» **Prompt**
If a line in the listing below includes the word "responsabilidades", pick it out.

══ Input

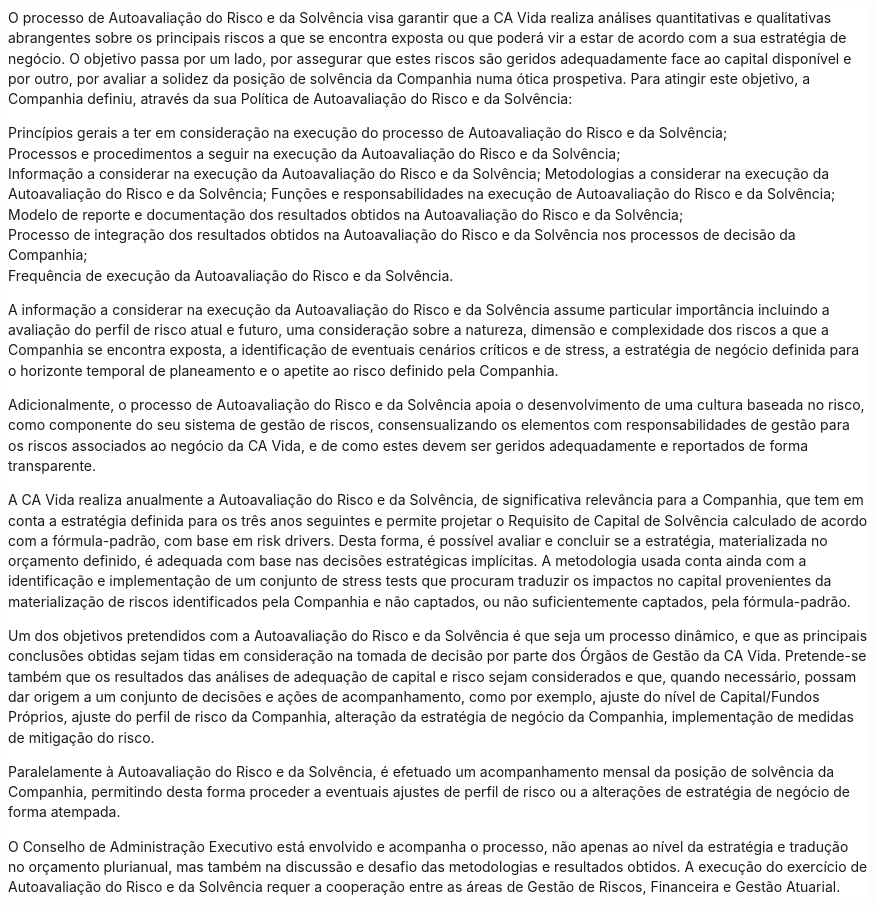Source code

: O processo de Autoavaliação do Risco e da Solvência visa garantir que a CA Vida realiza análises quantitativas e qualitativas abrangentes sobre os principais riscos a que se encontra exposta ou que poderá vir a estar de acordo com a sua estratégia de negócio. O objetivo passa por um lado, por assegurar que estes riscos são geridos adequadamente face ao capital disponível e por outro, por avaliar a solidez da posição de solvência da Companhia numa ótica prospetiva. Para atingir este objetivo, a Companhia definiu, através da sua Política de Autoavaliação do Risco e da Solvência:  

Princípios gerais a ter em consideração na execução do processo de Autoavaliação do Risco e da Solvência;   
Processos e procedimentos a seguir na execução da Autoavaliação do Risco e da Solvência;   
Informação a considerar na execução da Autoavaliação do Risco e da Solvência; Metodologias a considerar na execução da Autoavaliação do Risco e da Solvência; Funções e responsabilidades na execução de Autoavaliação do Risco e da Solvência; Modelo de reporte e documentação dos resultados obtidos na Autoavaliação do Risco e da Solvência;   
Processo de integração dos resultados obtidos na Autoavaliação do Risco e da Solvência nos processos de decisão da Companhia;   
Frequência de execução da Autoavaliação do Risco e da Solvência.  

A informação a considerar na execução da Autoavaliação do Risco e da Solvência assume particular importância incluindo a avaliação do perfil de risco atual e futuro, uma consideração sobre a natureza, dimensão e complexidade dos riscos a que a Companhia se encontra exposta, a identificação de eventuais cenários críticos e de stress, a estratégia de negócio definida para o horizonte temporal de planeamento e o apetite ao risco definido pela Companhia.  

Adicionalmente, o processo de Autoavaliação do Risco e da Solvência apoia o desenvolvimento de uma cultura baseada no risco, como componente do seu sistema de gestão de riscos, consensualizando os elementos com responsabilidades de gestão para os riscos associados ao negócio da CA Vida, e de como estes devem ser geridos adequadamente e reportados de forma transparente.  

A CA Vida realiza anualmente a Autoavaliação do Risco e da Solvência, de significativa relevância para a Companhia, que tem em conta a estratégia definida para os três anos seguintes e permite projetar o Requisito de Capital de Solvência calculado de acordo com a fórmula-padrão, com base em risk drivers. Desta forma, é possível avaliar e concluir se a estratégia, materializada no orçamento definido, é adequada com base nas decisões estratégicas implícitas. A metodologia usada conta ainda com a identificação e implementação de um conjunto de stress tests que procuram traduzir os impactos no capital provenientes da materialização de riscos identificados pela Companhia e não captados, ou não suficientemente captados, pela fórmula-padrão.  

Um dos objetivos pretendidos com a Autoavaliação do Risco e da Solvência é que seja um processo dinâmico, e que as principais conclusões obtidas sejam tidas em consideração na tomada de decisão por parte dos Órgãos de Gestão da CA Vida. Pretende-se também que os resultados das análises de adequação de capital e risco sejam considerados e que, quando necessário, possam dar origem a um conjunto de decisões e ações de acompanhamento, como por exemplo, ajuste do nível de Capital/Fundos Próprios, ajuste do perfil de risco da Companhia, alteração da estratégia de negócio da Companhia, implementação de medidas de mitigação do risco.  

Paralelamente à Autoavaliação do Risco e da Solvência, é efetuado um acompanhamento mensal da posição de solvência da Companhia, permitindo desta forma proceder a eventuais ajustes de perfil de risco ou a alterações de estratégia de negócio de forma atempada.  

O Conselho de Administração Executivo está envolvido e acompanha o processo, não apenas ao nível da estratégia e tradução no orçamento plurianual, mas também na discussão e desafio das metodologias e resultados obtidos. A execução do exercício de Autoavaliação do Risco e da Solvência requer a cooperação entre as áreas de Gestão de Riscos, Financeira e Gestão Atuarial.  
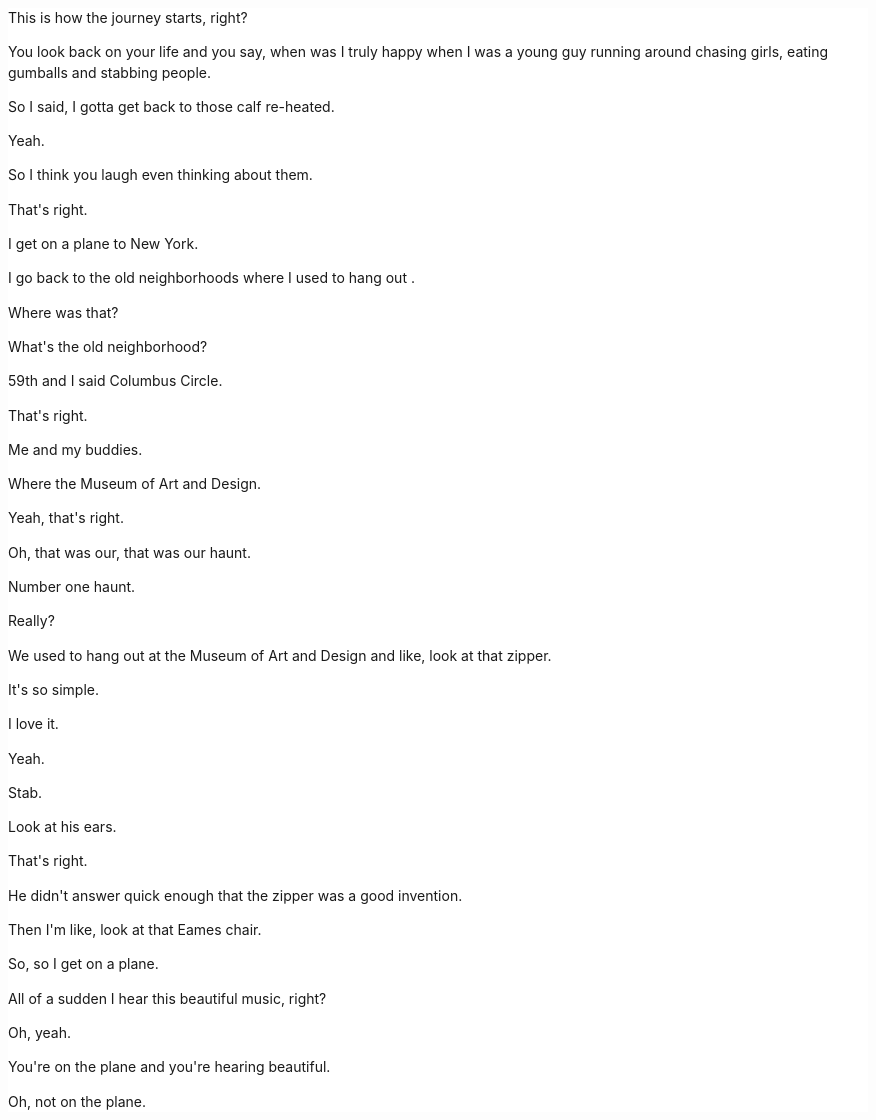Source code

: This is how the journey starts, right?

You look back on your life and you say, when was I truly happy when I was a young guy running around chasing girls, eating gumballs and stabbing people.

So I said, I gotta get back to those calf re-heated.

Yeah.

So I think you laugh even thinking about them.

That's right.

I get on a plane to New York.

I go back to the old neighborhoods where I used to hang out .

Where was that?

What's the old neighborhood?

59th and I said Columbus Circle.

That's right.

Me and my buddies.

Where the Museum of Art and Design.

Yeah, that's right.

Oh, that was our, that was our haunt.

Number one haunt.

Really?

We used to hang out at the Museum of Art and Design and like, look at that zipper.

It's so simple.

I love it.

Yeah.

Stab.

Look at his ears.

That's right.

He didn't answer quick enough that the zipper was a good invention.

Then I'm like, look at that Eames chair.

So, so I get on a plane.

All of a sudden I hear this beautiful music, right?

Oh, yeah.

You're on the plane and you're hearing beautiful.

Oh, not on the plane.

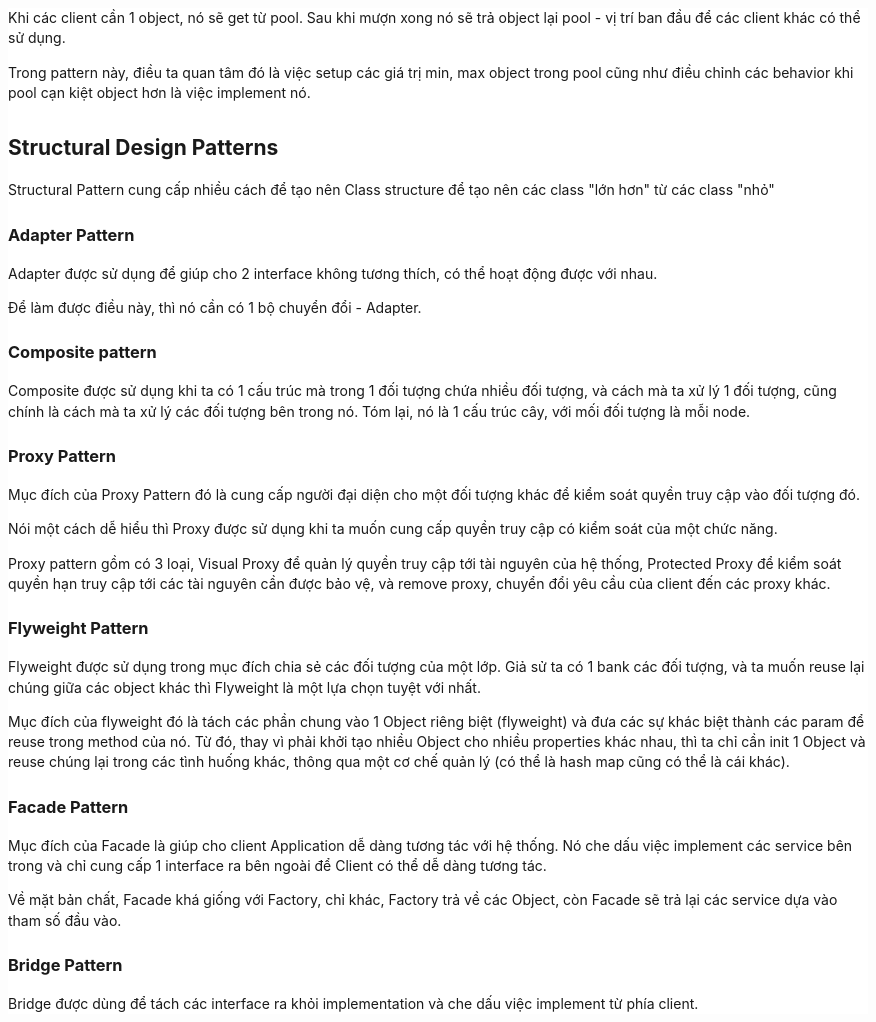 Khi các client cần 1 object, nó sẽ get từ pool. Sau khi mượn xong nó sẽ trả object lại pool - vị trí ban đầu để các client khác có thể sử dụng.

Trong pattern này, điều ta quan tâm đó là việc setup các giá trị min, max object trong pool cũng như điều chỉnh các behavior khi pool cạn kiệt object hơn là việc implement nó.

## Structural Design Patterns
Structural Pattern cung cấp nhiều cách để tạo nên Class structure để tạo nên các class "lớn hơn" từ các class "nhỏ"

### Adapter Pattern
Adapter được sử dụng để giúp cho 2 interface không tương thích, có thể hoạt động được với nhau.

Để làm được điều này, thì nó cần có 1 bộ chuyển đổi - Adapter.

### Composite pattern
Composite được sử dụng khi ta có 1 cấu trúc mà trong 1 đối tượng chứa nhiều đối tượng, và cách mà ta xử lý 1 đối tượng, cũng chính là cách mà ta xử lý các đối tượng bên trong nó. Tóm lại, nó là 1 cấu trúc cây, với mối đối tượng là mỗi node.

### Proxy Pattern
Mục đích của Proxy Pattern đó là cung cấp người đại diện cho một đối tượng khác để kiểm soát quyền truy cập vào đối tượng đó.

Nói một cách dễ hiểu thì Proxy được sử dụng khi ta muốn cung cấp quyền truy cập có kiểm soát của một chức năng.

Proxy pattern gồm có 3 loại, Visual Proxy để quản lý quyền truy cập tới tài nguyên của hệ thống, Protected Proxy để kiểm soát quyền hạn truy cập tới các tài nguyên cần được bảo vệ, và remove proxy, chuyển đổi yêu cầu của client đến các proxy khác.

### Flyweight Pattern
Flyweight được sử dụng trong mục đích chia sẻ các đối tượng của một lớp. Giả sử ta có 1 bank các đối tượng, và ta muốn reuse lại chúng giữa các object khác thì Flyweight là một lựa chọn tuyệt với nhất.

Mục đích của flyweight đó là tách các phần chung vào 1 Object riêng biệt (flyweight) và đưa các sự khác biệt thành các param để reuse trong method của nó. Từ đó, thay vì phải khởi tạo nhiều Object cho nhiều properties khác nhau, thì ta chỉ cần init 1 Object và reuse chúng lại trong các tình huống khác, thông qua một cơ chế quản lý (có thể là hash map cũng có thể là cái khác).

### Facade Pattern
Mục đích của Facade là giúp cho client Application dễ dàng tương tác với hệ thống. Nó che dấu việc implement các service bên trong và chỉ cung cấp 1 interface ra bên ngoài để Client có thể dễ dàng tương tác.

Về mặt bản chất, Facade khá giống với Factory, chỉ khác, Factory trả về các Object, còn Facade sẽ trả lại các service dựa vào tham số đầu vào.

### Bridge Pattern
Bridge được dùng để tách các interface ra khỏi implementation và che dấu việc implement từ phía client.
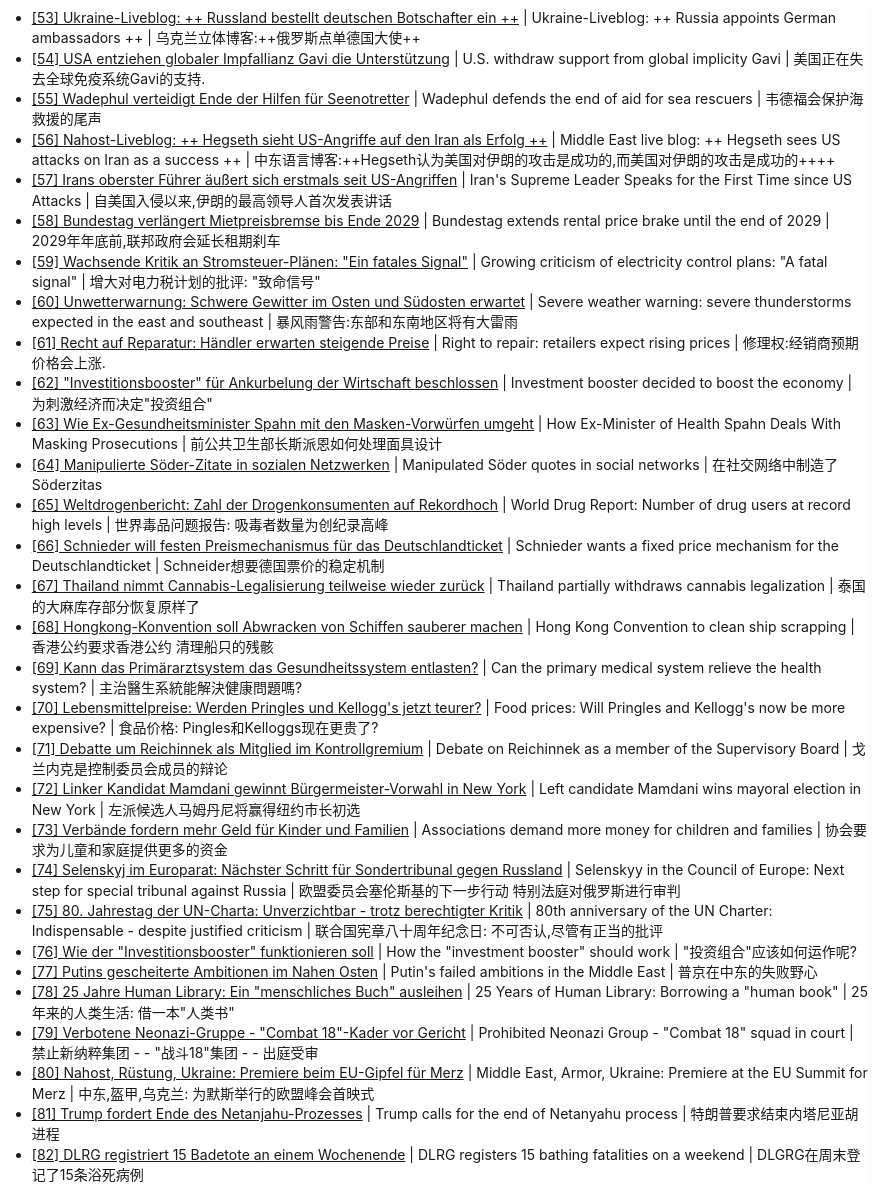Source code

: - [[53] Ukraine-Liveblog: ++ Russland bestellt deutschen Botschafter ein ++](#article-53) | Ukraine-Liveblog: ++ Russia appoints German ambassadors ++ | 乌克兰立体博客:++俄罗斯点单德国大使++
- [[54] USA entziehen globaler Impfallianz Gavi die Unterstützung](#article-54) | U.S. withdraw support from global implicity Gavi | 美国正在失去全球免疫系统Gavi的支持.
- [[55] Wadephul verteidigt Ende der Hilfen für Seenotretter](#article-55) | Wadephul defends the end of aid for sea rescuers | 韦德福会保护海救援的尾声
- [[56] Nahost-Liveblog: ++ Hegseth sieht US-Angriffe auf den Iran als Erfolg ++](#article-56) | Middle East live blog: ++ Hegseth sees US attacks on Iran as a success ++ | 中东语言博客:++Hegseth认为美国对伊朗的攻击是成功的,而美国对伊朗的攻击是成功的++++
- [[57] Irans oberster Führer äußert sich erstmals seit US-Angriffen](#article-57) | Iran's Supreme Leader Speaks for the First Time since US Attacks | 自美国入侵以来,伊朗的最高领导人首次发表讲话
- [[58] Bundestag verlängert Mietpreisbremse bis Ende 2029](#article-58) | Bundestag extends rental price brake until the end of 2029 | 2029年年底前,联邦政府会延长租期刹车
- [[59] Wachsende Kritik an Stromsteuer-Plänen: "Ein fatales Signal"](#article-59) | Growing criticism of electricity control plans: "A fatal signal" | 增大对电力税计划的批评: "致命信号"
- [[60] Unwetterwarnung: Schwere Gewitter im Osten und Südosten erwartet](#article-60) | Severe weather warning: severe thunderstorms expected in the east and southeast | 暴风雨警告:东部和东南地区将有大雷雨
- [[61] Recht auf Reparatur: Händler erwarten steigende Preise](#article-61) | Right to repair: retailers expect rising prices | 修理权:经销商预期价格会上涨.
- [[62] "Investitionsbooster" für Ankurbelung der Wirtschaft beschlossen](#article-62) | Investment booster decided to boost the economy | 为刺激经济而决定"投资组合"
- [[63] Wie Ex-Gesundheitsminister Spahn mit den Masken-Vorwürfen umgeht](#article-63) | How Ex-Minister of Health Spahn Deals With Masking Prosecutions | 前公共卫生部长斯派恩如何处理面具设计
- [[64] Manipulierte Söder-Zitate in sozialen Netzwerken](#article-64) | Manipulated Söder quotes in social networks | 在社交网络中制造了Söderzitas
- [[65] Weltdrogenbericht: Zahl der Drogenkonsumenten auf Rekordhoch](#article-65) | World Drug Report: Number of drug users at record high levels | 世界毒品问题报告: 吸毒者数量为创纪录高峰
- [[66] Schnieder will festen Preismechanismus für das Deutschlandticket](#article-66) | Schnieder wants a fixed price mechanism for the Deutschlandticket | Schneider想要德国票价的稳定机制
- [[67] Thailand nimmt Cannabis-Legalisierung teilweise wieder zurück](#article-67) | Thailand partially withdraws cannabis legalization | 泰国的大麻库存部分恢复原样了
- [[68] Hongkong-Konvention soll Abwracken von Schiffen sauberer machen](#article-68) | Hong Kong Convention to clean ship scrapping | 香港公约要求香港公约 清理船只的残骸
- [[69] Kann das Primärarztsystem das Gesundheitssystem entlasten?](#article-69) | Can the primary medical system relieve the health system? | 主治醫生系統能解決健康問題嗎?
- [[70] Lebensmittelpreise: Werden Pringles und Kellogg's jetzt teurer?](#article-70) | Food prices: Will Pringles and Kellogg's now be more expensive? | 食品价格: Pingles和Kelloggs现在更贵了?
- [[71] Debatte um Reichinnek als Mitglied im Kontrollgremium](#article-71) | Debate on Reichinnek as a member of the Supervisory Board | 戈兰内克是控制委员会成员的辩论
- [[72] Linker Kandidat Mamdani gewinnt Bürgermeister-Vorwahl in New York](#article-72) | Left candidate Mamdani wins mayoral election in New York | 左派候选人马姆丹尼将赢得纽约市长初选
- [[73] Verbände fordern mehr Geld für Kinder und Familien](#article-73) | Associations demand more money for children and families | 协会要求为儿童和家庭提供更多的资金
- [[74] Selenskyj im Europarat: Nächster Schritt für Sondertribunal gegen Russland](#article-74) | Selenskyy in the Council of Europe: Next step for special tribunal against Russia | 欧盟委员会塞伦斯基的下一步行动 特别法庭对俄罗斯进行审判
- [[75] 80. Jahrestag der UN-Charta: Unverzichtbar - trotz berechtigter Kritik](#article-75) | 80th anniversary of the UN Charter: Indispensable - despite justified criticism | 联合国宪章八十周年纪念日: 不可否认,尽管有正当的批评
- [[76] Wie der "Investitionsbooster" funktionieren soll](#article-76) | How the "investment booster" should work | "投资组合"应该如何运作呢?
- [[77] Putins gescheiterte Ambitionen im Nahen Osten](#article-77) | Putin's failed ambitions in the Middle East | 普京在中东的失败野心
- [[78] 25 Jahre Human Library: Ein "menschliches Buch" ausleihen](#article-78) | 25 Years of Human Library: Borrowing a "human book" | 25年来的人类生活: 借一本"人类书"
- [[79] Verbotene Neonazi-Gruppe - "Combat 18"-Kader vor Gericht](#article-79) | Prohibited Neonazi Group - "Combat 18" squad in court | 禁止新纳粹集团 - - "战斗18"集团 - - 出庭受审
- [[80] Nahost, Rüstung, Ukraine: Premiere beim EU-Gipfel für Merz](#article-80) | Middle East, Armor, Ukraine: Premiere at the EU Summit for Merz | 中东,盔甲,乌克兰: 为默斯举行的欧盟峰会首映式
- [[81] Trump fordert Ende des Netanjahu-Prozesses](#article-81) | Trump calls for the end of Netanyahu process | 特朗普要求结束内塔尼亚胡进程
- [[82] DLRG registriert 15 Badetote an einem Wochenende](#article-82) | DLRG registers 15 bathing fatalities on a weekend | DLGRG在周末登记了15条浴死病例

════

» **Task solution**
Informação a considerar na execução da Autoavaliação do Risco e da Solvência; Metodologias a considerar na execução da Autoavaliação do Risco e da Solvência; Funções e responsabilidades na execução de Autoavaliação do Risco e da Solvência; Modelo de reporte e documentação dos resultados obtidos na Autoavaliação do Risco e da Solvência;   
Adicionalmente, o processo de Autoavaliação do Risco e da Solvência apoia o desenvolvimento de uma cultura baseada no risco, como componente do seu sistema de gestão de riscos, consensualizando os elementos com responsabilidades de gestão para os riscos associados ao negócio da CA Vida, e de como estes devem ser geridos adequadamente e reportados de forma transparente.  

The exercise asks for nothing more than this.